I'm stuck with all this confusing encoding stuff. I have a file containing Chinese subs. I actually believe it is UTF-8 because using this in Notepad++ gives me a very good result. If I set gb2312 the Chinese part is still fine, but I will see some UTF8 code not being converted.
The goal is to loop through the text in the file and count how many times the different chars come up.
import os
import re
import io
character_dict = {}
for dirname, dirnames, filenames in os.walk('.'):
for filename in filenames:
if "srt" in filename:
import codecs
f = codecs.open(filename, 'r', 'gb2312', errors='ignore')
s = f.read()
# deleting {}
s = re.sub('{[^}]+}', '', s)
# deleting every line that does not start with a chinese char
s = re.sub(r'(?m)^[A-Z0-9a-z].*\n?', '', s)
# delete non chinese chars
s = re.sub(r'[\s\.A-Za-z0-9\?\!\\/\-\"\,\*]', '', s)
#print s
s = s.encode('gb2312')
print s
for c in s:
#print c
pass
This will actually give me the complete Chinese text. But when I print out the loop on the bottom I just get questionmarks instead of the single chars.

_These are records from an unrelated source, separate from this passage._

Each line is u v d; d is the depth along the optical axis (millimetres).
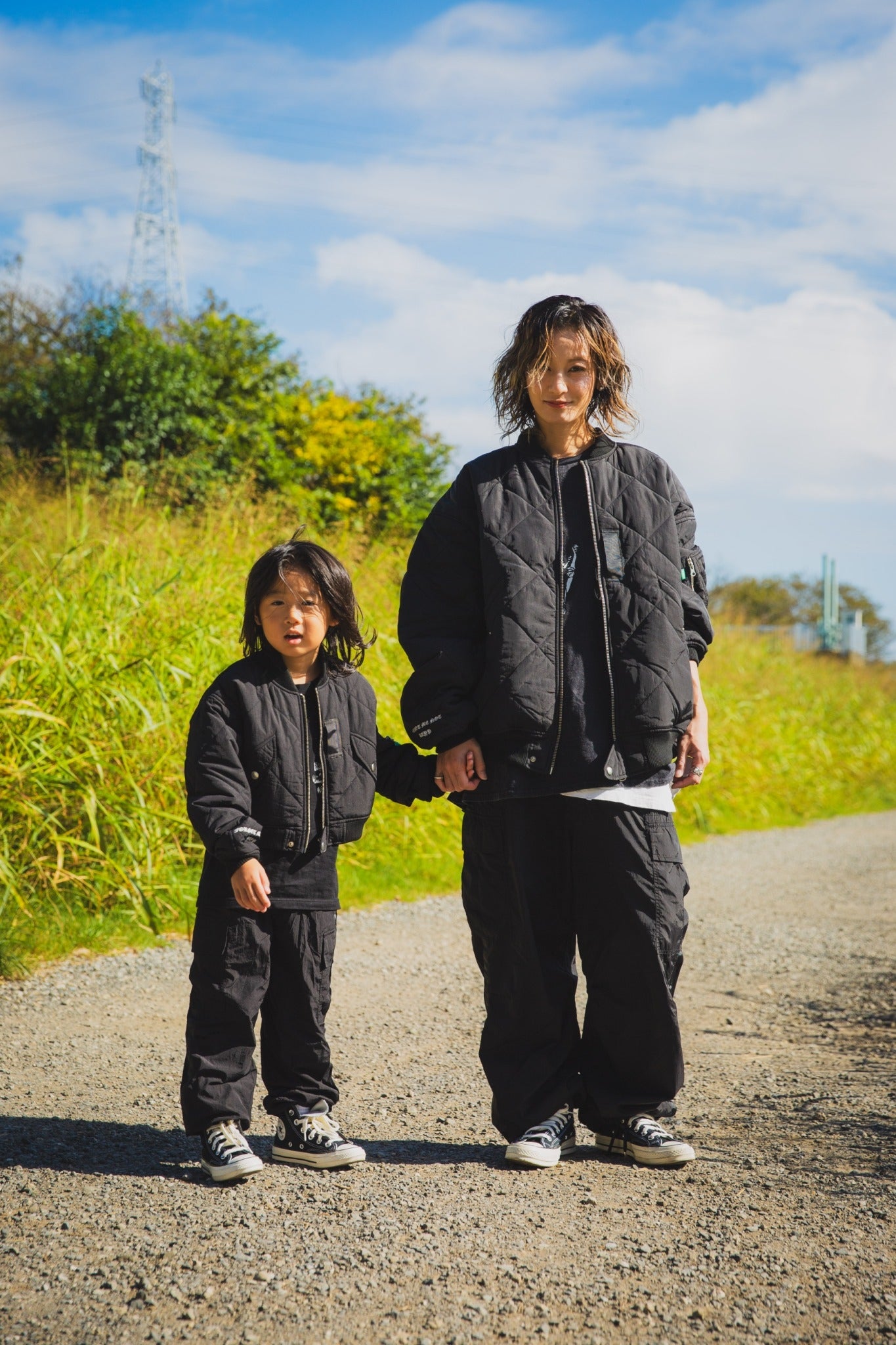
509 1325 1828
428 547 2719
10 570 6102
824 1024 4230
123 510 7406
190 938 5070
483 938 2684
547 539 2602
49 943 4672
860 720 16484
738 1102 3213
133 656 5844
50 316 15008
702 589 2768
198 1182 2445
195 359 14203
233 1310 1862
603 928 2590
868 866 9078
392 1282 1970
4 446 12883
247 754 2545
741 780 12617
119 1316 1838
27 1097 3049
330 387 16469
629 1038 2605
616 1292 1948
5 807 5000
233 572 7168
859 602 37562
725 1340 1794
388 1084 3326
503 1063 2660
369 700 2711
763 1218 2293
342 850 6961
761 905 7160
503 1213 2293
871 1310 1900
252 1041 2537
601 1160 2674
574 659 2564
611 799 2545
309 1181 2471
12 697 5273
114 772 5418
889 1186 2490
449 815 7633
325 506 14750
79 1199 2330
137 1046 3580
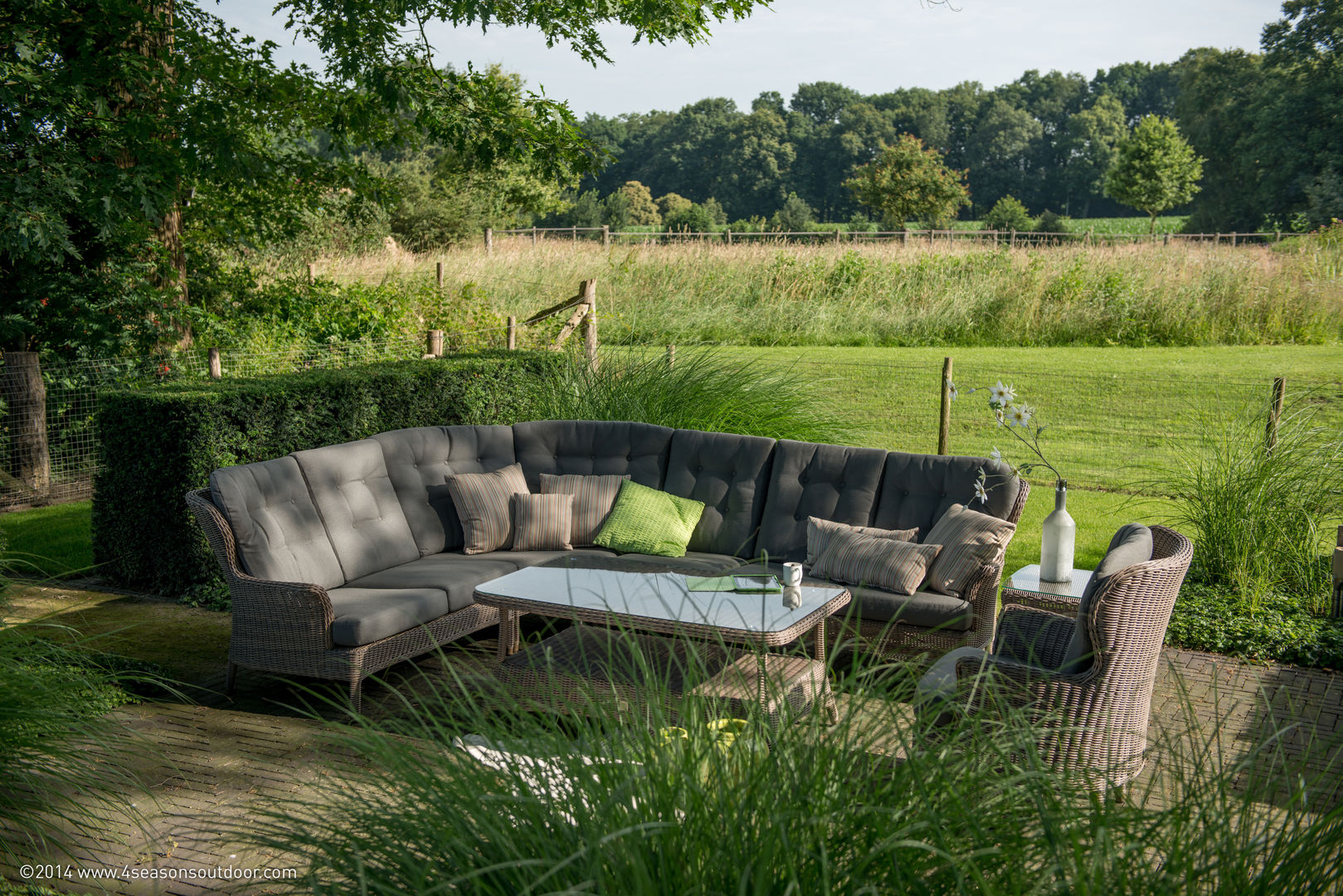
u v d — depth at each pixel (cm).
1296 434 557
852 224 5212
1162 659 446
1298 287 1389
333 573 452
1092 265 1473
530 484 552
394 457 513
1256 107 4291
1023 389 1083
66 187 767
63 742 276
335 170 1071
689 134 6800
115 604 536
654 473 544
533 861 145
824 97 7444
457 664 455
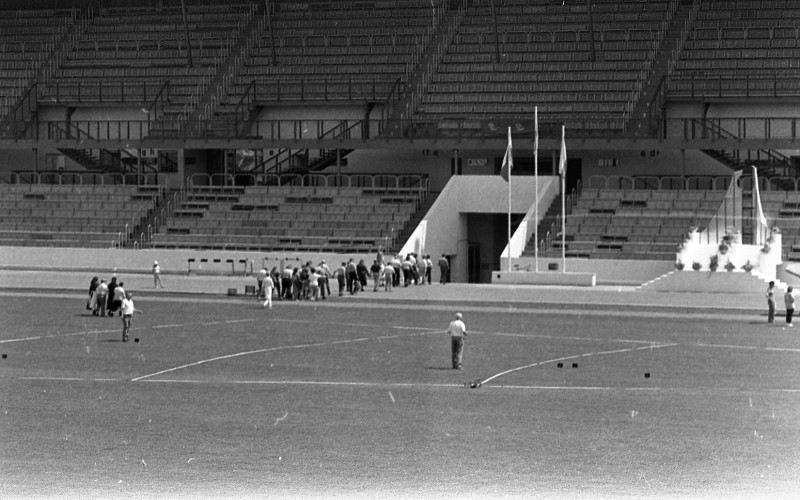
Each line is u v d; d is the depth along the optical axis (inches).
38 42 6958.7
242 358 3321.9
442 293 4854.8
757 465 2263.8
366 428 2527.1
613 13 6427.2
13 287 5103.3
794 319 4158.5
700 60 6067.9
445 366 3198.8
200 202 6008.9
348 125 6353.3
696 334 3779.5
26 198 6186.0
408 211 5777.6
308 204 5885.8
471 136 5920.3
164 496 2098.9
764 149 5620.1
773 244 4874.5
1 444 2410.2
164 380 3011.8
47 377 3051.2
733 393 2849.4
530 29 6446.9
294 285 4810.5
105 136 6648.6
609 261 5172.2
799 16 6200.8
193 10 6998.0
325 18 6781.5
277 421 2581.2
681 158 5816.9
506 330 3875.5
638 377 3041.3
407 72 6378.0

Also note I said it is UTF8, but I have to use gb2312 for encoding and as the setting in my gnome-terminal. If I set it to UTF8 in the code i just get trash no matter if I set my terminal to UTF8 or gb2312. So maybe this file is not UTF8 after all!?
In any case s contains the full Chinese text. Why can't I loop it?
Please help me to understand this. It is very confusing for me and the docs are getting me nowhere. And google just leads me to similar problems that somebody solves, but there is no explanation so far that helped me understand this.